=== Section Start ===

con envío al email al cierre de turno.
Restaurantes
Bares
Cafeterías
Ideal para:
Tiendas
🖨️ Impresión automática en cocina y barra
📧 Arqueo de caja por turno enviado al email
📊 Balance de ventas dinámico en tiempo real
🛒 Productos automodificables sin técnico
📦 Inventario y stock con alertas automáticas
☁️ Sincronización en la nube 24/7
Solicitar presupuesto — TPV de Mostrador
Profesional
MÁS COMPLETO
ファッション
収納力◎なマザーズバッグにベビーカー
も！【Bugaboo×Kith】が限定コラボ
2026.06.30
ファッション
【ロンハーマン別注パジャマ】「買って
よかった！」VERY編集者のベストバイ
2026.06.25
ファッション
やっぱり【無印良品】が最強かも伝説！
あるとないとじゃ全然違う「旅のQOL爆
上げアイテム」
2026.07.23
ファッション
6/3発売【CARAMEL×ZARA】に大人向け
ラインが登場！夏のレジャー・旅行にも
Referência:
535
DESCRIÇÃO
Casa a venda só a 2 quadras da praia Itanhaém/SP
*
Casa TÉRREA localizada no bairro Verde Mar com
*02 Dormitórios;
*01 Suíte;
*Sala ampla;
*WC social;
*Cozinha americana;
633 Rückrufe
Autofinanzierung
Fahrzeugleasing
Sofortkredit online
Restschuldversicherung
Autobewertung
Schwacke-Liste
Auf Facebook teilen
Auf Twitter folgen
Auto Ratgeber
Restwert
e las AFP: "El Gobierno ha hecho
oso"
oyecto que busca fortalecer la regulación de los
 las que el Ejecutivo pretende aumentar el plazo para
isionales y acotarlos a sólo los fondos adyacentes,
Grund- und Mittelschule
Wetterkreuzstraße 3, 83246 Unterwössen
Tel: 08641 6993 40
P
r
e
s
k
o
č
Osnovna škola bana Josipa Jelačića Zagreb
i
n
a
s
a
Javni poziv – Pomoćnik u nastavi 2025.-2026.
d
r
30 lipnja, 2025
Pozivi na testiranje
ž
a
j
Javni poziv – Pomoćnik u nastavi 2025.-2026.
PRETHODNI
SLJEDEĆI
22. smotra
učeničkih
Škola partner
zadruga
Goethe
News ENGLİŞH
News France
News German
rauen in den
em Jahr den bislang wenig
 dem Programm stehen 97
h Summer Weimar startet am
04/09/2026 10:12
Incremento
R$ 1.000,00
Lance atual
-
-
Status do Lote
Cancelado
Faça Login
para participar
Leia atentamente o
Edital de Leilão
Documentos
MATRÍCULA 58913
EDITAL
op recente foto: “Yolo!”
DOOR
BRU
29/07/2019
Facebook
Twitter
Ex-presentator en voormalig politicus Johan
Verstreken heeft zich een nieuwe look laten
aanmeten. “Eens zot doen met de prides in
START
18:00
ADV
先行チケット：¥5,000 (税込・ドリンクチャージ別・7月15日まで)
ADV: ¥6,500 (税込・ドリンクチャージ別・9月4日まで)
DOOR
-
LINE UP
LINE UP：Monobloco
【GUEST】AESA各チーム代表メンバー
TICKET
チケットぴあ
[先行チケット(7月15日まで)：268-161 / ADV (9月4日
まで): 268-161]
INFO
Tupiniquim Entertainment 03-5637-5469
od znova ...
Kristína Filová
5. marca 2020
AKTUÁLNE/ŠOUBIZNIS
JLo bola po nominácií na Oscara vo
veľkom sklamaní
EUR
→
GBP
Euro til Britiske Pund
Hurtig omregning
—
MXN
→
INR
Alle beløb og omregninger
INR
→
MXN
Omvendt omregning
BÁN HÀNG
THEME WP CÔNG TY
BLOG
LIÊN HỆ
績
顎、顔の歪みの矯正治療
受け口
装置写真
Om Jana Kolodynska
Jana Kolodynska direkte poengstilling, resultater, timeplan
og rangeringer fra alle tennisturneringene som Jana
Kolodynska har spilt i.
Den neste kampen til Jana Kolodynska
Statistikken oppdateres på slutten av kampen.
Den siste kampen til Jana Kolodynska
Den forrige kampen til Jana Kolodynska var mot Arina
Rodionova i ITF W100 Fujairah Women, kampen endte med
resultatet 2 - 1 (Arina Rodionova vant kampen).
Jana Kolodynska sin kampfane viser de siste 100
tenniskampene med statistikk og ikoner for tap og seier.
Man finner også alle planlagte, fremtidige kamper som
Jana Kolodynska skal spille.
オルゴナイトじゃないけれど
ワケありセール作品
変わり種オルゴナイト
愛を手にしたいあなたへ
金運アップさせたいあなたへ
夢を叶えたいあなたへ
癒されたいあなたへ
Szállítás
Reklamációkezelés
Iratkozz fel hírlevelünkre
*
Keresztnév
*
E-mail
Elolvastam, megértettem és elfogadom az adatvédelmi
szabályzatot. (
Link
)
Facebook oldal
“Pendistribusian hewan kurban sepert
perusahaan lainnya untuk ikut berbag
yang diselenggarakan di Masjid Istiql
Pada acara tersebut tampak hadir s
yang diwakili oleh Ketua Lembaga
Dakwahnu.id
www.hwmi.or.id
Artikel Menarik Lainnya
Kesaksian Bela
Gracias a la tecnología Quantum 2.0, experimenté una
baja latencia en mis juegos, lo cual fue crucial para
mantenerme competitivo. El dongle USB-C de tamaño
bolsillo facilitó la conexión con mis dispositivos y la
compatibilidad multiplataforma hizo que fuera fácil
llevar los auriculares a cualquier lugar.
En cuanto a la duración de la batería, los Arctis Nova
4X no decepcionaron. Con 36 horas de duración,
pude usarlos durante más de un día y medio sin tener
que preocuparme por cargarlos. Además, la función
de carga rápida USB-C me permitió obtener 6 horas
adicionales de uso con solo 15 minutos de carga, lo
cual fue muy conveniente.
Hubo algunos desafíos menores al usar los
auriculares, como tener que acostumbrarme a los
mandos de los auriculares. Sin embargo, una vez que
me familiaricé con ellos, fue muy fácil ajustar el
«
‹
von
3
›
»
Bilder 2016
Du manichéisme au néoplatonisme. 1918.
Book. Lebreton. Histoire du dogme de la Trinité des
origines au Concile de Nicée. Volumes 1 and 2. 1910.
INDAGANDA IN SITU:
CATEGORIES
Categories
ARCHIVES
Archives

=== Section End ===

What you give back should be only the lines of the records above, starting at the line with "ADV: ¥6,500 (税込・ドリンクチャージ別・9月4日まで)" and ending at the line with "Den siste kampen til Jana Kolodynska", restated word for word.

ADV: ¥6,500 (税込・ドリンクチャージ別・9月4日まで)
DOOR
-
LINE UP
LINE UP：Monobloco
【GUEST】AESA各チーム代表メンバー
TICKET
チケットぴあ
[先行チケット(7月15日まで)：268-161 / ADV (9月4日
まで): 268-161]
INFO
Tupiniquim Entertainment 03-5637-5469
od znova ...
Kristína Filová
5. marca 2020
AKTUÁLNE/ŠOUBIZNIS
JLo bola po nominácií na Oscara vo
veľkom sklamaní
EUR
→
GBP
Euro til Britiske Pund
Hurtig omregning
—
MXN
→
INR
Alle beløb og omregninger
INR
→
MXN
Omvendt omregning
BÁN HÀNG
THEME WP CÔNG TY
BLOG
LIÊN HỆ
績
顎、顔の歪みの矯正治療
受け口
装置写真
Om Jana Kolodynska
Jana Kolodynska direkte poengstilling, resultater, timeplan
og rangeringer fra alle tennisturneringene som Jana
Kolodynska har spilt i.
Den neste kampen til Jana Kolodynska
Statistikken oppdateres på slutten av kampen.
Den siste kampen til Jana Kolodynska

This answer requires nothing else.